Exploring Neural Graphics Primitives
thenumb.atIn the last section on hash tables, I was wondering how on earth they make hash tables work well on the GPU.
The answer:
“What do we do about hash collisions? Nothing—the training process will automatically find an encoding that is robust to collisions.”
Amazing. Makes one wonder what other classic data structures gain new properties when ML is mixed in.
There was some stuff quite recently about using AI (neural networks I think) to help optimise lookups in SQL indexes[1]. I'm afraid I can't find it now.
[1] That caused some rebuttal papers to be published saying "not so fast"
I wonder if some basic pre-processing of the image would help.
Turning RGB into YCbCr is a pretty essential step for achieving efficiency gain in techniques like JPEG. Quantization works a lot better when we can do the luminance and chrominance separately.
If you want the AI to "see" more like a human, converting into this kind of color space is an important first step IMO.
RGB<->YCbCr is a linear operation, so a deep enough network shouldn't have trouble learning to do the transform if it's useful. Gamma correction might be important, though.

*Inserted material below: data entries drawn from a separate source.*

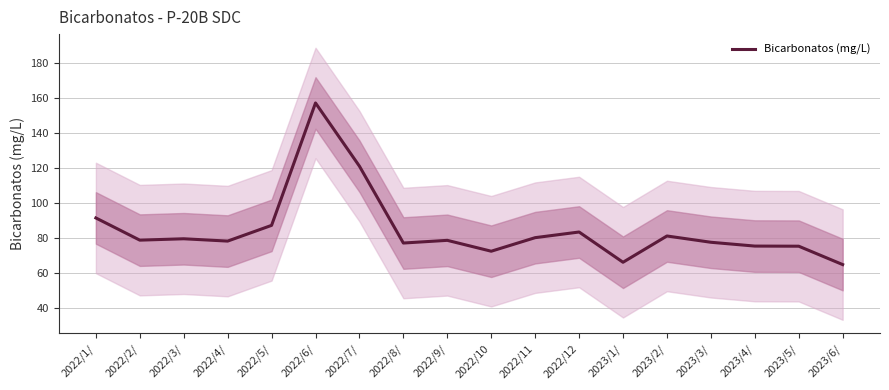

What is the difference between the second highest and minimum values?

56.2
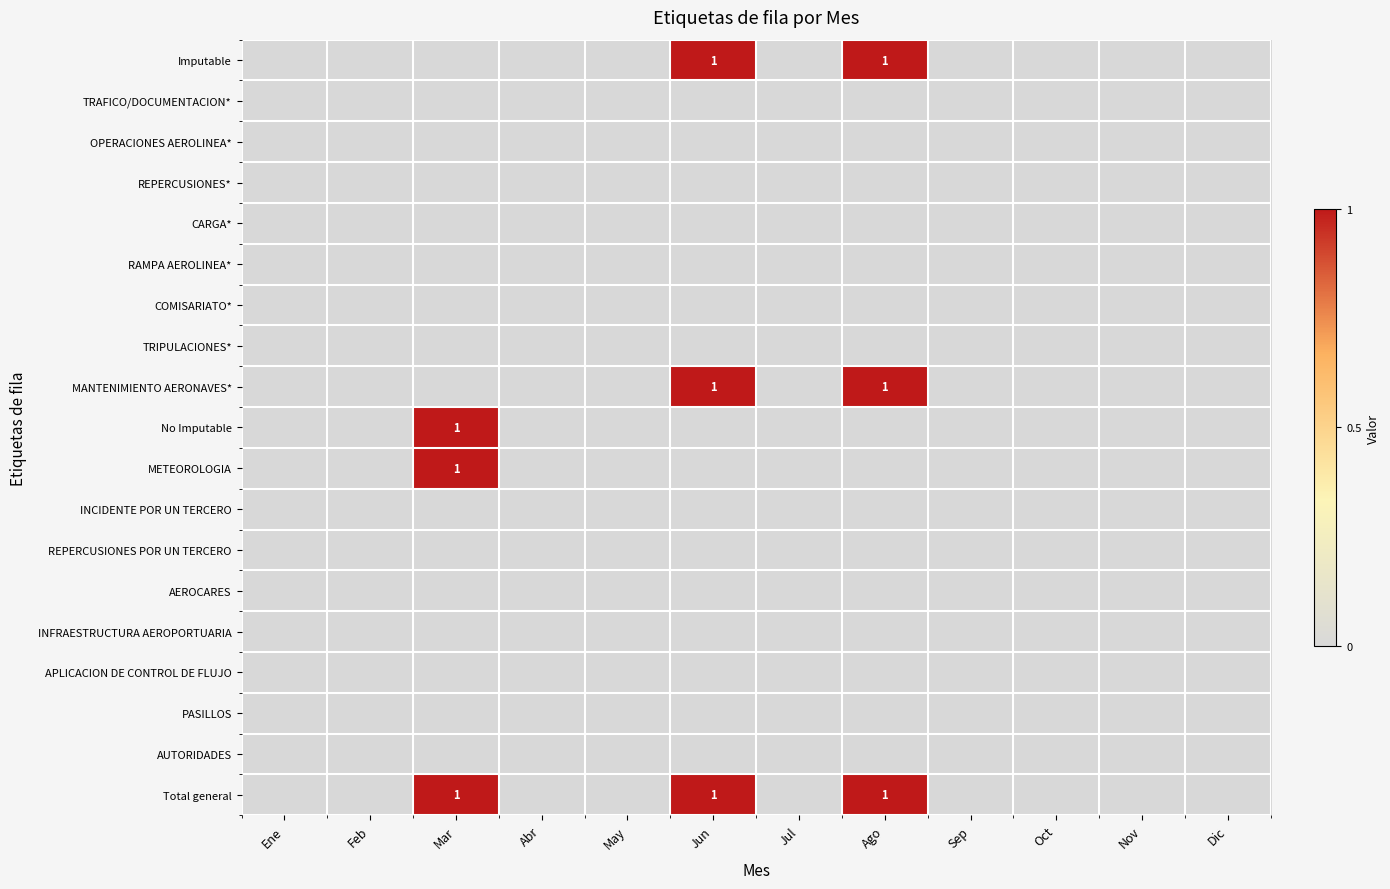

Count the number of categories in the chart.

12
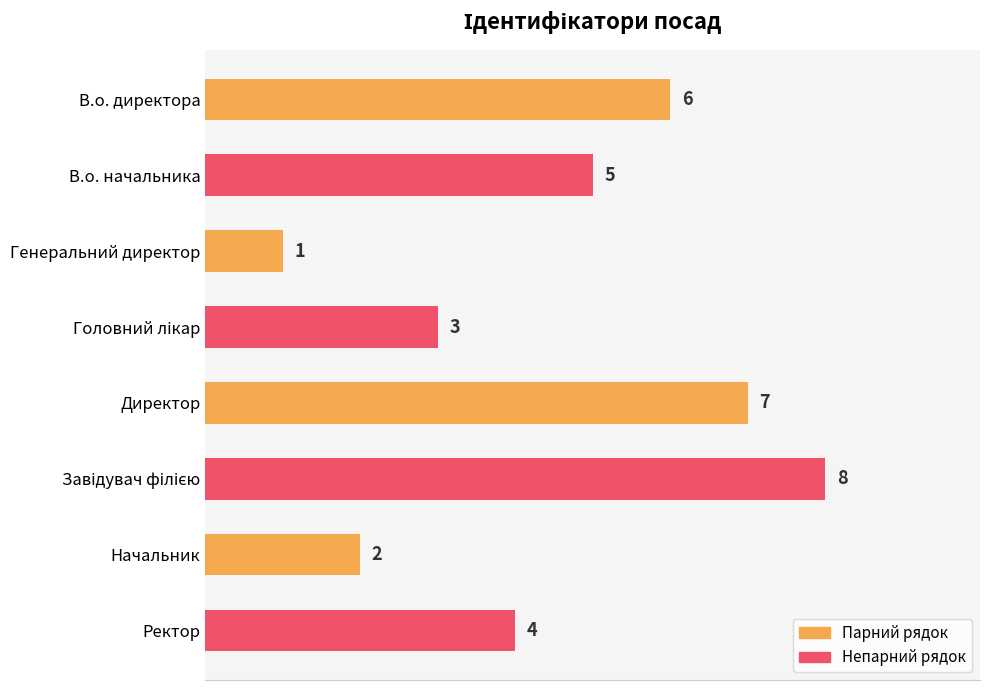

Is it true that the value at Директор is 7?

True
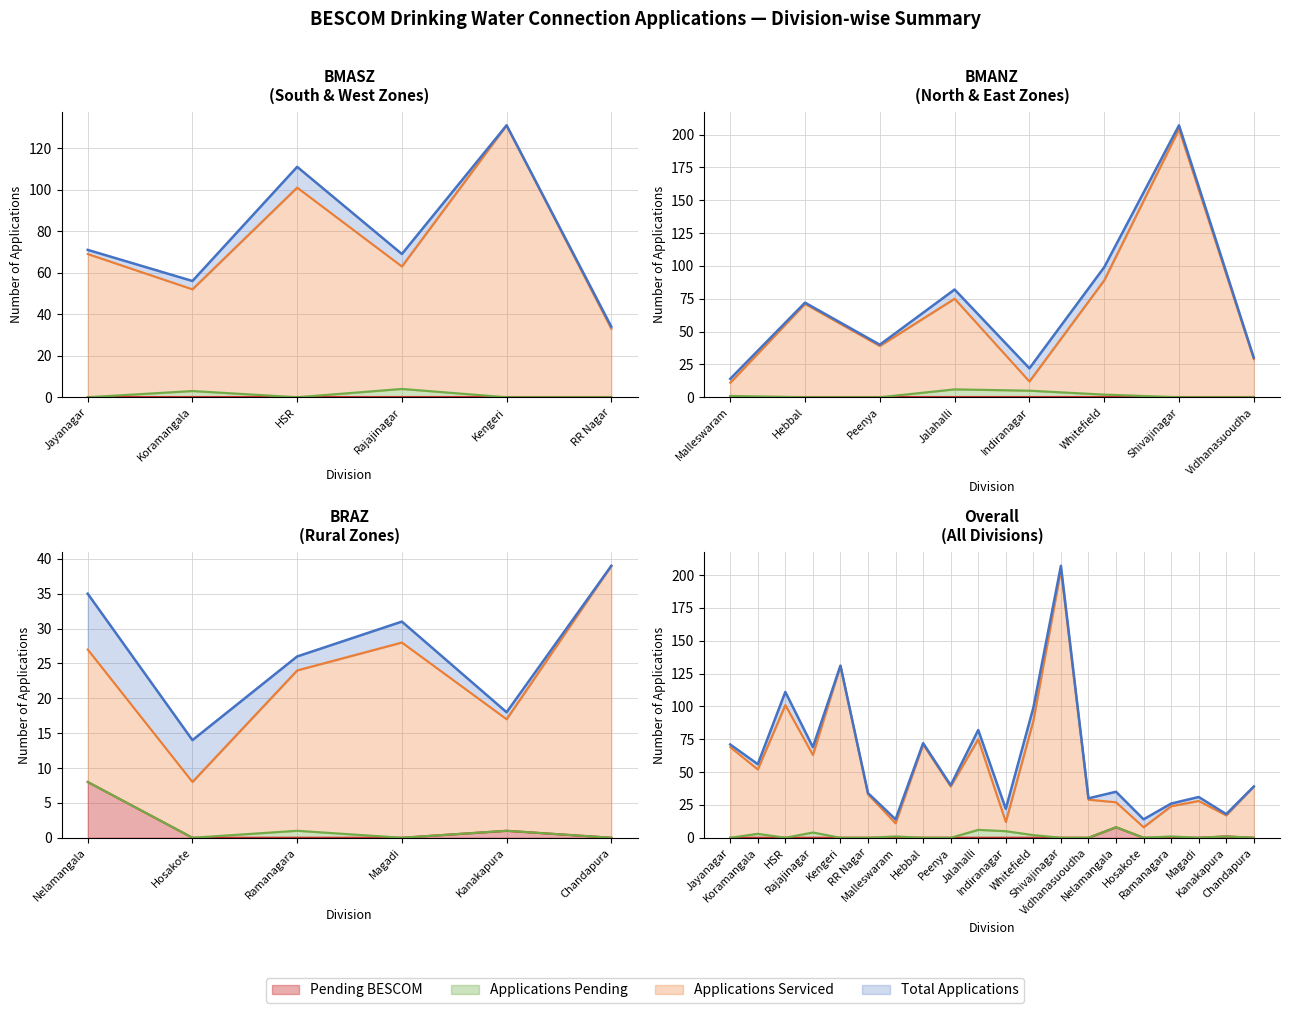

At which category is the sum across all series the highest?

Shivajinagar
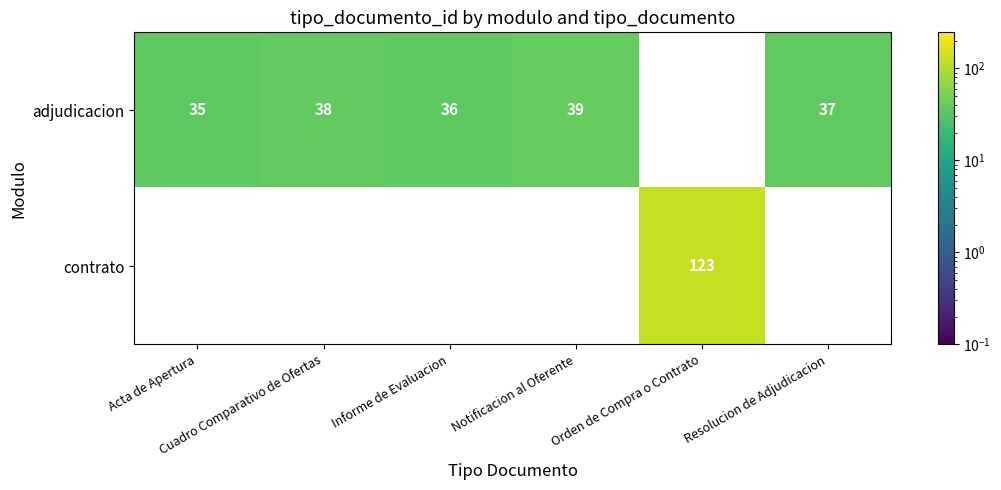

What is the maximum value shown in the chart?

123.0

Sure, but surely you'd rather not? I imagine you want the network encoding the details of the specific image, not wasting weights to learn about easy wins that apply to every image. You could burn a whole layer converting to YCbCr, and the net in the article only had 3.
You don't know if that is actually the case, the whole appeal, originally, is that you don't need this kind of handcrafting of features. Now, clearly, people preprocess their data all the time so that point is kind of moot.
However, if YCbCr was meaningfully better for the network, I think it would be pretty well-known as a preprocessing step. Also, the actual sensor data is RGB.
But the human visual system is insensitive to high resolution yb and red/green information so you can essentially down sample those layers to almost nothing before you even start. That's a fundamental trick which is also used in another way by jpeg but presumably not by this RGB algorithm.
If you extend the JPEG analogy all the way and consider the 4:2:0 subsampling mode, then you could reduce your input parameter counts by exactly 50% by consuming a pre-converted image.
A great summary of this line of research! I think it should have the (2022) label.